- What is required: Each line from the opening of the records that follow to the line with "right elbow: (522, 967)" needs to be written out exactly. Add nothing.

(Stored dataset items)
============
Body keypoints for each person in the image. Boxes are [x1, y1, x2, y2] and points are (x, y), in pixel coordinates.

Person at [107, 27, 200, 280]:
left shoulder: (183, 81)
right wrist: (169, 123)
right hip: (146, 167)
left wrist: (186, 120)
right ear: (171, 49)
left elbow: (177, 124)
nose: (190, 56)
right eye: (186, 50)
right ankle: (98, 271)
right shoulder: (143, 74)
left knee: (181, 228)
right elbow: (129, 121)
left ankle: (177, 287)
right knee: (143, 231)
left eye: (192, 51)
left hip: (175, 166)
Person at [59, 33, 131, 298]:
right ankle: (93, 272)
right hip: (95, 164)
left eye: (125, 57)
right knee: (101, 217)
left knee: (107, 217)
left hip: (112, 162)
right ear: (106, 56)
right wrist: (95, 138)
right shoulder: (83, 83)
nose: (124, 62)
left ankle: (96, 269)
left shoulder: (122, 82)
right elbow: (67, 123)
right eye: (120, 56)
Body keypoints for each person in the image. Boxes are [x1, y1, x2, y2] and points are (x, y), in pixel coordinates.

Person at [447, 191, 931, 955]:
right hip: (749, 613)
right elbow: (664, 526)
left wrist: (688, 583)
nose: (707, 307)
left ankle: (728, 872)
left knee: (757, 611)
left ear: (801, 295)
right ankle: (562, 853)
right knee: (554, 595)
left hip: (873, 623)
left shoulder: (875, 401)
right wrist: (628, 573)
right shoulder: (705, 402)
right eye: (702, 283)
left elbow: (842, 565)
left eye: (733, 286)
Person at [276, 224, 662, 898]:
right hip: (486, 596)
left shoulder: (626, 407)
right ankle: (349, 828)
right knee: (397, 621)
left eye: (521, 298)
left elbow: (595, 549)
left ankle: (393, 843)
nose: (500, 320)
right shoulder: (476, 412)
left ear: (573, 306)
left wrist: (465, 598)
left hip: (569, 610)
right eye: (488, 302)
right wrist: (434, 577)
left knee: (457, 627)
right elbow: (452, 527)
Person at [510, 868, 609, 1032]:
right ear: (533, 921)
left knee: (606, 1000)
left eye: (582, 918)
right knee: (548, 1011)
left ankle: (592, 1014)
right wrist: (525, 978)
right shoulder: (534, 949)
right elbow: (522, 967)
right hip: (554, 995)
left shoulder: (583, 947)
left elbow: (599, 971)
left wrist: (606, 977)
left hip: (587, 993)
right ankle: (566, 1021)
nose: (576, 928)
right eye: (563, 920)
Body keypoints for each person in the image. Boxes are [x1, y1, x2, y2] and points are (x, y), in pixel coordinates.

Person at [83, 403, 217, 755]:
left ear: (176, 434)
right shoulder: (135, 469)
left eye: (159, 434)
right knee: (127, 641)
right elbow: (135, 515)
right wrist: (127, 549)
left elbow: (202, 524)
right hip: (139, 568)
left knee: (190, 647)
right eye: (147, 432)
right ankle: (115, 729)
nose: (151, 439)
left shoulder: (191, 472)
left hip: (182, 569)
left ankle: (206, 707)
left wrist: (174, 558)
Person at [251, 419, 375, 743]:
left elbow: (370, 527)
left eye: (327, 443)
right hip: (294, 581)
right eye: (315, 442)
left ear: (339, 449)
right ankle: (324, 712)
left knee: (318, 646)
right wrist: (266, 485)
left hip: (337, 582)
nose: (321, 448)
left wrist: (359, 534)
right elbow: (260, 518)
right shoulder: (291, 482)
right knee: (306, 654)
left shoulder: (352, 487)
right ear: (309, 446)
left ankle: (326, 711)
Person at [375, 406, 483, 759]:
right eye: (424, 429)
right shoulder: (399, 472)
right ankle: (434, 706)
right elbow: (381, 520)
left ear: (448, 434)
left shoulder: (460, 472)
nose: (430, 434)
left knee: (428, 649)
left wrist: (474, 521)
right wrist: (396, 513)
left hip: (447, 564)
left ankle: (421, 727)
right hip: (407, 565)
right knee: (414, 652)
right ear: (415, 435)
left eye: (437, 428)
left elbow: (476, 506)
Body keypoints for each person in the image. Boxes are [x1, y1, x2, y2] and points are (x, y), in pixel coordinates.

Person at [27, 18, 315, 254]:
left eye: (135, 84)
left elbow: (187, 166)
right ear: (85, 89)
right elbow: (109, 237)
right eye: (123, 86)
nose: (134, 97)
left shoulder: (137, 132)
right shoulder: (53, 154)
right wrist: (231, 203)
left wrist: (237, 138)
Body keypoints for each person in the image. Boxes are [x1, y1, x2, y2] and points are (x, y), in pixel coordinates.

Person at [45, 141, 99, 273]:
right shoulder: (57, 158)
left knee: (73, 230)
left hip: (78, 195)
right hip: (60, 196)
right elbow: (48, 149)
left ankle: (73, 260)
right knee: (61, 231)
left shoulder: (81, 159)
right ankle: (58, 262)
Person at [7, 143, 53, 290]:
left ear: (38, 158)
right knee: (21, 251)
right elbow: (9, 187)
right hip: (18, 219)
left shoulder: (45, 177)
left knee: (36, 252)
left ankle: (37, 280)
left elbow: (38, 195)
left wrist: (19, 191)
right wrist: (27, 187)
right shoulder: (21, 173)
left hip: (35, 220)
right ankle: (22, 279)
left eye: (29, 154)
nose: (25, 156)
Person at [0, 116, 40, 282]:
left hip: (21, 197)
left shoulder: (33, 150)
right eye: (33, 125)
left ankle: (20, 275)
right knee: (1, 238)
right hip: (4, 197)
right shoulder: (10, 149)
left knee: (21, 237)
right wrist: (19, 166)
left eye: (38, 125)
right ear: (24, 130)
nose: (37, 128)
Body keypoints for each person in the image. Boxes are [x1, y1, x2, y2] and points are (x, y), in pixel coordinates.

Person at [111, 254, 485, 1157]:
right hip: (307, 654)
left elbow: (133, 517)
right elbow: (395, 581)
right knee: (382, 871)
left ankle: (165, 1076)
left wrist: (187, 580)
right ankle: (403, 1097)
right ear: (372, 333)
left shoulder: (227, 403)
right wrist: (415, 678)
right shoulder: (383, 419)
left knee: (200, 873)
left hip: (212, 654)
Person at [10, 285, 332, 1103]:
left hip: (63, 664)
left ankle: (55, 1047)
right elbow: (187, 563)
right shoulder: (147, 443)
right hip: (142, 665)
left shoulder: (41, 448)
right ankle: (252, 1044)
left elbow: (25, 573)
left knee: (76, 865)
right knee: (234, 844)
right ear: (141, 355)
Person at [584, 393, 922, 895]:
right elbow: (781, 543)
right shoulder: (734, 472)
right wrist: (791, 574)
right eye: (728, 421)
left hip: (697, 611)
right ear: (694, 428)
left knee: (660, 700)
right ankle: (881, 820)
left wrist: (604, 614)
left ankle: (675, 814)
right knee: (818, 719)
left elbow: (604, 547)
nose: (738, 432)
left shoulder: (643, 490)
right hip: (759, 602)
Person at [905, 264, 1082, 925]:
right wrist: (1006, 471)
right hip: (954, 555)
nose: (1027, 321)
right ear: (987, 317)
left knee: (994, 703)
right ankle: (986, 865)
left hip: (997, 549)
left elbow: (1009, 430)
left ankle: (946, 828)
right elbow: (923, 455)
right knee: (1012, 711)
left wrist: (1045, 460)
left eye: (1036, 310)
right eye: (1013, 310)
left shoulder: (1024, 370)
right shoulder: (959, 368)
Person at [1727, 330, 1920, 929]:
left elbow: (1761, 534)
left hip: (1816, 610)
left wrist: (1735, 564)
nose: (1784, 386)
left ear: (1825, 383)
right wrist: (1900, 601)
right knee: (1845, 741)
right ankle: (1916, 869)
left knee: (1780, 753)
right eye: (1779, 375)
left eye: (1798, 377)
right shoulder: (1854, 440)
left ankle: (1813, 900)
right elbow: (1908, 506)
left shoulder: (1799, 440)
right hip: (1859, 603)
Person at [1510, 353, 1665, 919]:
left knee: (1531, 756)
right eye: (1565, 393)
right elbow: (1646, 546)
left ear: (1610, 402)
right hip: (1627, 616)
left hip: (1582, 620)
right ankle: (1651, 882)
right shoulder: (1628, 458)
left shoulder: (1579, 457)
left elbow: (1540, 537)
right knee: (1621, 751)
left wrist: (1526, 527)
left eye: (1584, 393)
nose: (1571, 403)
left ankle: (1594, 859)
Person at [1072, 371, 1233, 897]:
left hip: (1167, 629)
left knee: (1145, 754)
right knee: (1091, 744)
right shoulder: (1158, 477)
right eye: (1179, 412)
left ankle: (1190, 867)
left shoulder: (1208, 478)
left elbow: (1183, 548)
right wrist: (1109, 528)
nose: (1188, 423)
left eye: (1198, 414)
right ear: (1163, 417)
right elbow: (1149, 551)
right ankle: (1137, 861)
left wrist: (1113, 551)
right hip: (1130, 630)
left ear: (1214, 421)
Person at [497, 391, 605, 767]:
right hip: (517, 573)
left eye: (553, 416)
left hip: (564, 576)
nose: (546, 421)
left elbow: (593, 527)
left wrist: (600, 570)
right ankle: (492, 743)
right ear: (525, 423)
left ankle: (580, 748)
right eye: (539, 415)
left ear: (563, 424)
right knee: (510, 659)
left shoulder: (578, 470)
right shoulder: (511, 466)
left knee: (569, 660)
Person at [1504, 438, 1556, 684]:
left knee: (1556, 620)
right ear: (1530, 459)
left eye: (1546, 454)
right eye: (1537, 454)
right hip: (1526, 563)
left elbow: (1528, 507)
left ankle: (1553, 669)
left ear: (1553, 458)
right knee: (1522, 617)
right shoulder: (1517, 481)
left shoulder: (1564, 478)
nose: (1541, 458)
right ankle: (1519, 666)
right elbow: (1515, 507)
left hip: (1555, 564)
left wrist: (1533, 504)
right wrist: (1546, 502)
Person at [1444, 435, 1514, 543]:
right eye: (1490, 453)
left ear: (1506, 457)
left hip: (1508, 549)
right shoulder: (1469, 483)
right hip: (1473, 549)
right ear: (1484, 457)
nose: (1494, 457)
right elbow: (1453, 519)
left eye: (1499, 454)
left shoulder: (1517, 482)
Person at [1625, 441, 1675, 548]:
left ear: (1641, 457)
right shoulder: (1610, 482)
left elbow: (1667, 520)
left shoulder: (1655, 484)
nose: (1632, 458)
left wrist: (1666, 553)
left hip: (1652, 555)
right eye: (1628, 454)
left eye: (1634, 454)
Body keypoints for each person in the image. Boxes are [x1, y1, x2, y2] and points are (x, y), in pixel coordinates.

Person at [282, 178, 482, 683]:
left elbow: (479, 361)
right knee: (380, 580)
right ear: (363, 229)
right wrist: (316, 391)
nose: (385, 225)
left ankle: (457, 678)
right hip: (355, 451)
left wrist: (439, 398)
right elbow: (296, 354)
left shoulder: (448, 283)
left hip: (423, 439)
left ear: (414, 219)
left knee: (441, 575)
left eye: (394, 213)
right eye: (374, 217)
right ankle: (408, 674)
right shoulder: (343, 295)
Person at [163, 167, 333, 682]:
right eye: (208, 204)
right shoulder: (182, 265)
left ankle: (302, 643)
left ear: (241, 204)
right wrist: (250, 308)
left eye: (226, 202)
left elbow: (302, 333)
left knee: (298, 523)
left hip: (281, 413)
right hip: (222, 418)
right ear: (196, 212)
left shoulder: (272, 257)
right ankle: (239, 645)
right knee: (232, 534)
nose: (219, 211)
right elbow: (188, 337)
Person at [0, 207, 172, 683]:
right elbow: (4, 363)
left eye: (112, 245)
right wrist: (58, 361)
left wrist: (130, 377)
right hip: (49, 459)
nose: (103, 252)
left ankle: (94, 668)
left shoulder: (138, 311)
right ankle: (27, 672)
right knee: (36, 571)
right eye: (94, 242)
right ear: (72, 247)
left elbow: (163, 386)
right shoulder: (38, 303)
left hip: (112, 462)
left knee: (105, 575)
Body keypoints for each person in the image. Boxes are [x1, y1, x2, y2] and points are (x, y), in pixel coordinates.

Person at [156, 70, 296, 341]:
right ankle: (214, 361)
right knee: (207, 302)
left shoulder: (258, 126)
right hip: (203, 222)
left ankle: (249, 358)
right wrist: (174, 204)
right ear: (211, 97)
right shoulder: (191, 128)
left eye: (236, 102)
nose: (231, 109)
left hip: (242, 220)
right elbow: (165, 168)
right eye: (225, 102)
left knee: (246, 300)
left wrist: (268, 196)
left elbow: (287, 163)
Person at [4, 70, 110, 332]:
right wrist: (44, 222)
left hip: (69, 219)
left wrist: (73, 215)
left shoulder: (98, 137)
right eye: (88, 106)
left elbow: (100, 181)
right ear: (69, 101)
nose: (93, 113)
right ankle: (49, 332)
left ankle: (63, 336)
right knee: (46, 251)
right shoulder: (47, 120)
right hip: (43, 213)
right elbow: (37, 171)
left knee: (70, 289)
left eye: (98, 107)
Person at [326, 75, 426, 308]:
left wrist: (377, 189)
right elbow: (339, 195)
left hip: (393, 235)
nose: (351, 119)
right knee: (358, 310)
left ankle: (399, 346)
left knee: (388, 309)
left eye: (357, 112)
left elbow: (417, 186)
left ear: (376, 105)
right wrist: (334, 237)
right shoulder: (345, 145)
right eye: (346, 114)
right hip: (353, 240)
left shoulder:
============
- Task solution:
Body keypoints for each person in the image. Boxes are [x1, y1, x2, y2] and points are (x, y), in pixel coordinates.

Person at [107, 27, 200, 280]:
left shoulder: (183, 81)
right wrist: (169, 123)
right hip: (146, 167)
left wrist: (186, 120)
right ear: (171, 49)
left elbow: (177, 124)
nose: (190, 56)
right eye: (186, 50)
right ankle: (98, 271)
right shoulder: (143, 74)
left knee: (181, 228)
right elbow: (129, 121)
left ankle: (177, 287)
right knee: (143, 231)
left eye: (192, 51)
left hip: (175, 166)
Person at [59, 33, 131, 298]:
right ankle: (93, 272)
right hip: (95, 164)
left eye: (125, 57)
right knee: (101, 217)
left knee: (107, 217)
left hip: (112, 162)
right ear: (106, 56)
right wrist: (95, 138)
right shoulder: (83, 83)
nose: (124, 62)
left ankle: (96, 269)
left shoulder: (122, 82)
right elbow: (67, 123)
right eye: (120, 56)
Body keypoints for each person in the image. Boxes are [x1, y1, x2, y2] and points are (x, y), in pixel coordinates.

Person at [447, 191, 931, 955]:
right hip: (749, 613)
right elbow: (664, 526)
left wrist: (688, 583)
nose: (707, 307)
left ankle: (728, 872)
left knee: (757, 611)
left ear: (801, 295)
right ankle: (562, 853)
right knee: (554, 595)
left hip: (873, 623)
left shoulder: (875, 401)
right wrist: (628, 573)
right shoulder: (705, 402)
right eye: (702, 283)
left elbow: (842, 565)
left eye: (733, 286)
Person at [276, 224, 662, 898]:
right hip: (486, 596)
left shoulder: (626, 407)
right ankle: (349, 828)
right knee: (397, 621)
left eye: (521, 298)
left elbow: (595, 549)
left ankle: (393, 843)
nose: (500, 320)
right shoulder: (476, 412)
left ear: (573, 306)
left wrist: (465, 598)
left hip: (569, 610)
right eye: (488, 302)
right wrist: (434, 577)
left knee: (457, 627)
right elbow: (452, 527)
Person at [510, 868, 609, 1032]:
right ear: (533, 921)
left knee: (606, 1000)
left eye: (582, 918)
right knee: (548, 1011)
left ankle: (592, 1014)
right wrist: (525, 978)
right shoulder: (534, 949)
right elbow: (522, 967)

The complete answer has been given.